◆ PROBLEM STATEMENT ◆
Write the records out again, keeping each line exactly as it is.

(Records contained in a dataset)
------------------------------------------------

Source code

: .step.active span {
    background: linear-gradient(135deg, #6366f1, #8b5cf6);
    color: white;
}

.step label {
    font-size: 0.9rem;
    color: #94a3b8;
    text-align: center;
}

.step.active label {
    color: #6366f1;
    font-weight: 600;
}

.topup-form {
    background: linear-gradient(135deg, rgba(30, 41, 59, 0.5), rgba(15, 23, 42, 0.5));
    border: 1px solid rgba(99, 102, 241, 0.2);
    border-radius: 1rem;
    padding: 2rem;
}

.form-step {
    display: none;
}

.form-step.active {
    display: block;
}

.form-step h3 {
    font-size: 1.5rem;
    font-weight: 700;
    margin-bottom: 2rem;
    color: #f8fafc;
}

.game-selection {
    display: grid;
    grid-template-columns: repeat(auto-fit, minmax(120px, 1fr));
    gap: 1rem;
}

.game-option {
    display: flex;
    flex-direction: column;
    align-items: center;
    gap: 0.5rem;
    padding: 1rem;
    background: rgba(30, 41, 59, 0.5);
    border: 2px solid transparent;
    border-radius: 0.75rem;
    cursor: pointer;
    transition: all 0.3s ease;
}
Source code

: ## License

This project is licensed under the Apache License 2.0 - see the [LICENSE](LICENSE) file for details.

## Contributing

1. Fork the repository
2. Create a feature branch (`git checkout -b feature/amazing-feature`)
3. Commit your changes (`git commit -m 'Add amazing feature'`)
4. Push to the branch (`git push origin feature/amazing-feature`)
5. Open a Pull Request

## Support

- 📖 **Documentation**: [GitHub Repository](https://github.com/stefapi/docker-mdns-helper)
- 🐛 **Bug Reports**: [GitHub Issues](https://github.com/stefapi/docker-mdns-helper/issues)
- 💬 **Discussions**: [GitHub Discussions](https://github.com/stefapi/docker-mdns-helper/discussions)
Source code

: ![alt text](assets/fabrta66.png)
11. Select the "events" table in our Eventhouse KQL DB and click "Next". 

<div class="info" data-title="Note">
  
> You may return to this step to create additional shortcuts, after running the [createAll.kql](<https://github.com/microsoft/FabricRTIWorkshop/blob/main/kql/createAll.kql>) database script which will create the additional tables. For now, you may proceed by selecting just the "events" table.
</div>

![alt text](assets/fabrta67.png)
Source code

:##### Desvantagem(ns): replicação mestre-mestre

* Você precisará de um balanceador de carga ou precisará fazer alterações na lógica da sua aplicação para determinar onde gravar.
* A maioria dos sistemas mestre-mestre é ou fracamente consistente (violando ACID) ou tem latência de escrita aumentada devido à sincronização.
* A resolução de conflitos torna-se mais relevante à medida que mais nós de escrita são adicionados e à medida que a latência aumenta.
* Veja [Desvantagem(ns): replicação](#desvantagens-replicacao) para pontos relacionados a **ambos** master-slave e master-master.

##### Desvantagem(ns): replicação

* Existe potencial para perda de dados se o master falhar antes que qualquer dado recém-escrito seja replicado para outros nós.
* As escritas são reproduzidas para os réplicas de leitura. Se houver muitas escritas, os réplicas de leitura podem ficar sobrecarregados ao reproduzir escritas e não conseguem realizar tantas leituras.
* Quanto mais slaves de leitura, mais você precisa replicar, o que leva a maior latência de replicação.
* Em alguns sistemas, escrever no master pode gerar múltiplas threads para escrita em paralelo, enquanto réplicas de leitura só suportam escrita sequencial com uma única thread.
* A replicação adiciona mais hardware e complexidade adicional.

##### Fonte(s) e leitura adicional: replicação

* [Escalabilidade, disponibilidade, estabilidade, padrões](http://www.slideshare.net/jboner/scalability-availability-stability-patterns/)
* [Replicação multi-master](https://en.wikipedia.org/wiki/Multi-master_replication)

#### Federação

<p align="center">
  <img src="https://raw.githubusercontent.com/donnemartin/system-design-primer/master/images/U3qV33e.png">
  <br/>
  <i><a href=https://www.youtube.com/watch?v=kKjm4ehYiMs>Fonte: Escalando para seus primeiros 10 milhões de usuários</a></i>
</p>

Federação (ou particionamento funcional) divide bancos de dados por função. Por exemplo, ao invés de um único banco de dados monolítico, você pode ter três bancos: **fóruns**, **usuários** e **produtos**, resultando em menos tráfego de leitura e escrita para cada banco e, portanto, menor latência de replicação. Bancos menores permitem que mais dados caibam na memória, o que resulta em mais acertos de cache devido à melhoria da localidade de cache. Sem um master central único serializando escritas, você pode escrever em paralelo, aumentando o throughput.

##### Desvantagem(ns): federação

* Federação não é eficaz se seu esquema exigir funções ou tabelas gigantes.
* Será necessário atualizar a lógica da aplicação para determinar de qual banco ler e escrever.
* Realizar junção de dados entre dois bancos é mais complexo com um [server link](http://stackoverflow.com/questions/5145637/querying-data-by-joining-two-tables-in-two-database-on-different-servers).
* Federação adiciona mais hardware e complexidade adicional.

------------------------------------------------

◆ ANSWER FOR THIS EXERCISE ◆
Source code

: .step.active span {
    background: linear-gradient(135deg, #6366f1, #8b5cf6);
    color: white;
}

.step label {
    font-size: 0.9rem;
    color: #94a3b8;
    text-align: center;
}

.step.active label {
    color: #6366f1;
    font-weight: 600;
}

.topup-form {
    background: linear-gradient(135deg, rgba(30, 41, 59, 0.5), rgba(15, 23, 42, 0.5));
    border: 1px solid rgba(99, 102, 241, 0.2);
    border-radius: 1rem;
    padding: 2rem;
}

.form-step {
    display: none;
}

.form-step.active {
    display: block;
}

.form-step h3 {
    font-size: 1.5rem;
    font-weight: 700;
    margin-bottom: 2rem;
    color: #f8fafc;
}

.game-selection {
    display: grid;
    grid-template-columns: repeat(auto-fit, minmax(120px, 1fr));
    gap: 1rem;
}

.game-option {
    display: flex;
    flex-direction: column;
    align-items: center;
    gap: 0.5rem;
    padding: 1rem;
    background: rgba(30, 41, 59, 0.5);
    border: 2px solid transparent;
    border-radius: 0.75rem;
    cursor: pointer;
    transition: all 0.3s ease;
}
Source code

: ## License

This project is licensed under the Apache License 2.0 - see the [LICENSE](LICENSE) file for details.

## Contributing

1. Fork the repository
2. Create a feature branch (`git checkout -b feature/amazing-feature`)
3. Commit your changes (`git commit -m 'Add amazing feature'`)
4. Push to the branch (`git push origin feature/amazing-feature`)
5. Open a Pull Request

## Support

- 📖 **Documentation**: [GitHub Repository](https://github.com/stefapi/docker-mdns-helper)
- 🐛 **Bug Reports**: [GitHub Issues](https://github.com/stefapi/docker-mdns-helper/issues)
- 💬 **Discussions**: [GitHub Discussions](https://github.com/stefapi/docker-mdns-helper/discussions)
Source code

: ![alt text](assets/fabrta66.png)
11. Select the "events" table in our Eventhouse KQL DB and click "Next". 

<div class="info" data-title="Note">
  
> You may return to this step to create additional shortcuts, after running the [createAll.kql](<https://github.com/microsoft/FabricRTIWorkshop/blob/main/kql/createAll.kql>) database script which will create the additional tables. For now, you may proceed by selecting just the "events" table.
</div>

![alt text](assets/fabrta67.png)
Source code

:##### Desvantagem(ns): replicação mestre-mestre

* Você precisará de um balanceador de carga ou precisará fazer alterações na lógica da sua aplicação para determinar onde gravar.
* A maioria dos sistemas mestre-mestre é ou fracamente consistente (violando ACID) ou tem latência de escrita aumentada devido à sincronização.
* A resolução de conflitos torna-se mais relevante à medida que mais nós de escrita são adicionados e à medida que a latência aumenta.
* Veja [Desvantagem(ns): replicação](#desvantagens-replicacao) para pontos relacionados a **ambos** master-slave e master-master.

##### Desvantagem(ns): replicação

* Existe potencial para perda de dados se o master falhar antes que qualquer dado recém-escrito seja replicado para outros nós.
* As escritas são reproduzidas para os réplicas de leitura. Se houver muitas escritas, os réplicas de leitura podem ficar sobrecarregados ao reproduzir escritas e não conseguem realizar tantas leituras.
* Quanto mais slaves de leitura, mais você precisa replicar, o que leva a maior latência de replicação.
* Em alguns sistemas, escrever no master pode gerar múltiplas threads para escrita em paralelo, enquanto réplicas de leitura só suportam escrita sequencial com uma única thread.
* A replicação adiciona mais hardware e complexidade adicional.

##### Fonte(s) e leitura adicional: replicação

* [Escalabilidade, disponibilidade, estabilidade, padrões](http://www.slideshare.net/jboner/scalability-availability-stability-patterns/)
* [Replicação multi-master](https://en.wikipedia.org/wiki/Multi-master_replication)

#### Federação

<p align="center">
  <img src="https://raw.githubusercontent.com/donnemartin/system-design-primer/master/images/U3qV33e.png">
  <br/>
  <i><a href=https://www.youtube.com/watch?v=kKjm4ehYiMs>Fonte: Escalando para seus primeiros 10 milhões de usuários</a></i>
</p>

Federação (ou particionamento funcional) divide bancos de dados por função. Por exemplo, ao invés de um único banco de dados monolítico, você pode ter três bancos: **fóruns**, **usuários** e **produtos**, resultando em menos tráfego de leitura e escrita para cada banco e, portanto, menor latência de replicação. Bancos menores permitem que mais dados caibam na memória, o que resulta em mais acertos de cache devido à melhoria da localidade de cache. Sem um master central único serializando escritas, você pode escrever em paralelo, aumentando o throughput.

##### Desvantagem(ns): federação

* Federação não é eficaz se seu esquema exigir funções ou tabelas gigantes.
* Será necessário atualizar a lógica da aplicação para determinar de qual banco ler e escrever.
* Realizar junção de dados entre dois bancos é mais complexo com um [server link](http://stackoverflow.com/questions/5145637/querying-data-by-joining-two-tables-in-two-database-on-different-servers).
* Federação adiciona mais hardware e complexidade adicional.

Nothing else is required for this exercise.